Indian Nationality

Indian Nationality

About this article:
The relation between a human and the land is much more than geographical. Today’s concept of Nation State talks strictly about geo – political borders and defies any other criteria of identity.
Read the article by Ananda Coomaraswamy written in 1909 to delve into the idea of National Identity. Coomaraswamy talks about how different geo – social – religious – cultural groups are incomplete in isolation, complement each other and together make a complete creation. This is a hint not just towards National Identity, but also towards National Integration and in the same way also towards global integration (the present idea of globalisation is rather contrary to the idea of global integration).
Read the article below. This is a long article and divided in 3 pages and worth reading.


What are the things which make possible national self-consciousness, which constitute nationality? Certainly a unity of some sort is essential. There are certain kinds of unity, however, some are not essential, and others are insufficient.

Racial unity, for example, does not constitute the Negroes of North America a nation. Racial unity is not even an essential; the British nation is perhaps more composed of diverse racial elements than any other, but it has none the less a strong national consciousness. To take another example, many of the most Irish of the Irish are of English origin; Keating and Emmet, for instance, were of Norman descent; but neither they nor their labours were on that account less a part or an expression of Irish national feeling and self-consciousness. Neither is a common and distinctive language an essential; Switzerland is divided among three languages and Ireland between two.

Two essentials of nationality there are,—a geographical unity, and a common historic evolution or culture. These two India possesses superabundantly, beside many lesser unities which strengthen the historical tradition.

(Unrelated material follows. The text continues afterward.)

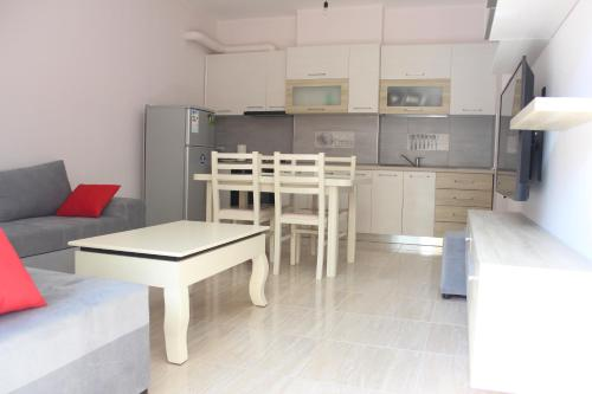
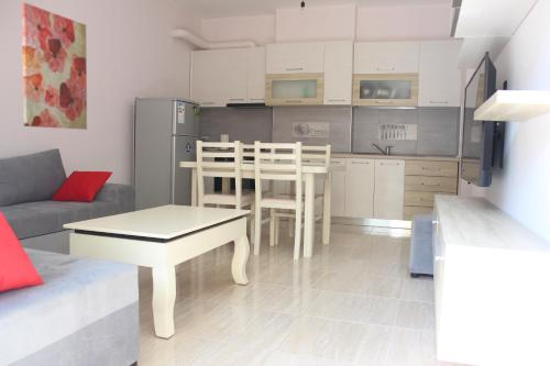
+ wall art [21,1,88,131]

The fact of India’s geographical unity is apparent on the map, and is never, I think, disputed. The recognition of social unity is at least as evident to the student of Indian culture. The idea has been grasped more than once by individual rulers,—Asoka, Vikramaditya and Akbar. It was recognized before the Mahabharata was written; when Yudhishthira performed the Rajasuya sacrifice on the occasion of his inauguration as sovereign, a great assembly (village council on a larger scale) was held, and to this assembly came Bhima, Dhritarashtra and his hundred sons, Subala (King of Gandhara) and others from the extreme south and north (Dravida, Ceylon and Kashmir).

In legends, too, we meet with references to councils or motes of the gods, held in the Himalayas; whither they repaired to further common ends. No one can say that any such idea as that of a Federated States of India is altogether foreign to the Indian mind. But more than all this, there is evidence enough that the founders of Indian culture and civilization and religion (whether you call them rishis or men) had this unity in view; and the manner in which this idea pervades the whole of Indian culture is the explanation of the possibility of its rapid realization now. Is it for nothing that India’s sacred shrines are many and far apart; that one who would visit more than one or two of these must pass over hundreds of miles of Indian soil?

Benares is the sacred city of Buddhist and Hindu alike; Samanala in Ceylon is a holy place for Buddhist, Hindu and Muhammadan. Is there no meaning in the sacred reverence for the Himalayas which every Indian feels? Is it altogether meaningless that the orthodox Hindu is forbidden to leave the Motherland and cross the seas? Is the passionate adoration of the Indian people for the Ganges thrown away? How much is involved in such phrases as ‘The Seven Great Rivers’ (of India)! The Hindu in the north repeats the mantram:
Om gange cha yamune chaiva godavari, sarasvatl, narmade, sindhu kaveri jale’ smin sannidhim kuru.*
*Om! Ganges, Jamna, Godavari, Sarasvati, Narmada, Sindhu and Kaveri, come and approach these waters.”